DJI claims the decision “aligns” with the FAA’s rules.
Summary
Chinese drone company DJI has removed its geofencing feature that automatically restricted drone flights over sensitive areas, like airports, wildfires, and government buildings, replacing it with dismissible warnings.
The decision follows growing distrust in Chinese-made drones and U.S. regulatory changes.

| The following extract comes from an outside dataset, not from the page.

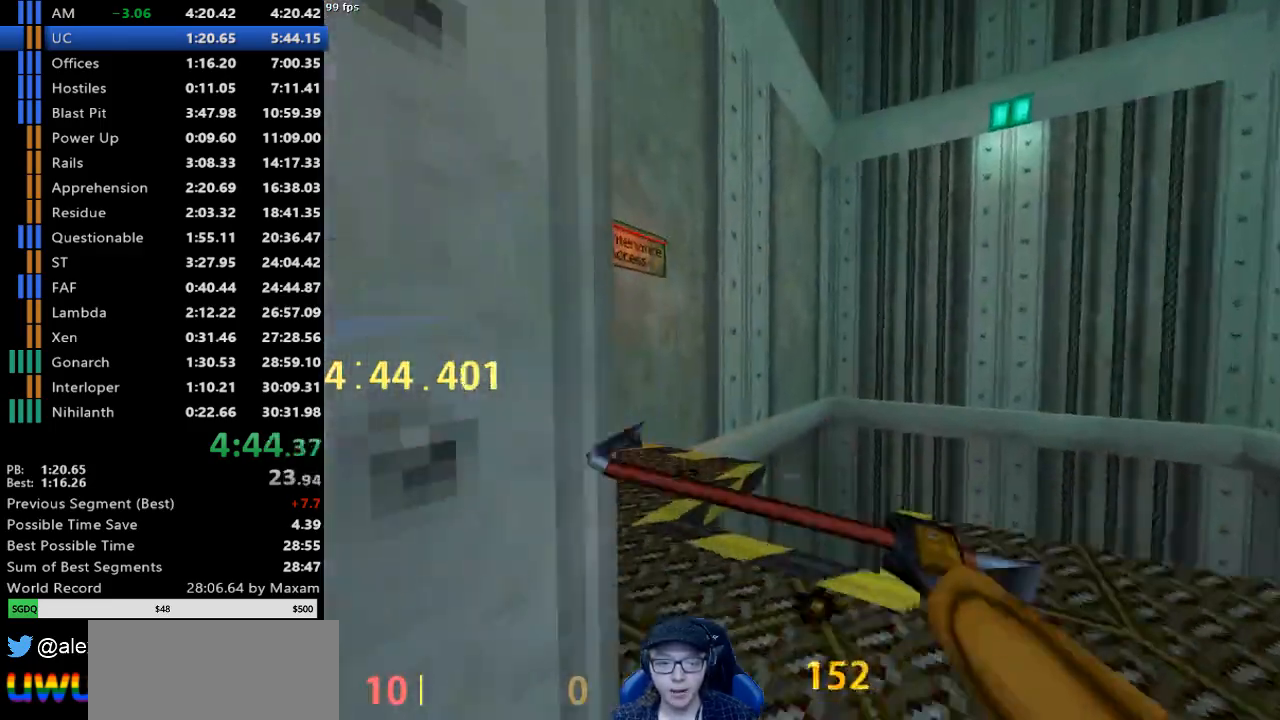
{"keys": ["a", "w"], "mouse": [], "events": [[333, "a", "down"]]}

DJI argues this empowers operators while aligning with global standards, but critics worry it could endanger safety, particularly for unaware pilots.
Previously, geofencing helped prevent incidents, like a DJI drone crash at the White House in 2015.
The drones a terrorist would use to attack a government building doesn't even have GPS. They'd build racing drones, not use an off-the-shelf camera drone
Geo fencing is only one layer of defense. It's necessary and useful to some degree, but it should be a part of a whole system. It's place in the system is literally that of a fence.
The most sensitive places are going to need some active form of defense. There are fiber optic drones, good luck even trying to scramble them.
US drone manufacturers don't do this. DJI was going "above and beyond" here. And it is annoying to users because their fencing was broader than what the FAA allows.
This goes way beyond toys. Geofencing does things like stop people flying drones into nuclear power plants. The DJI Mavic can hold up to 30 kg. More than enough for a lot of explosive material.
If someone is going to fly explosives somewhere they will simply buy a drone that isn't DJI. It's not hard to get around the geofencing if you really want to.
The only benefits to the geofencing was to prevent people from flying around in areas they didn't bother to research and find out was actually somewhere they shouldn't be flying.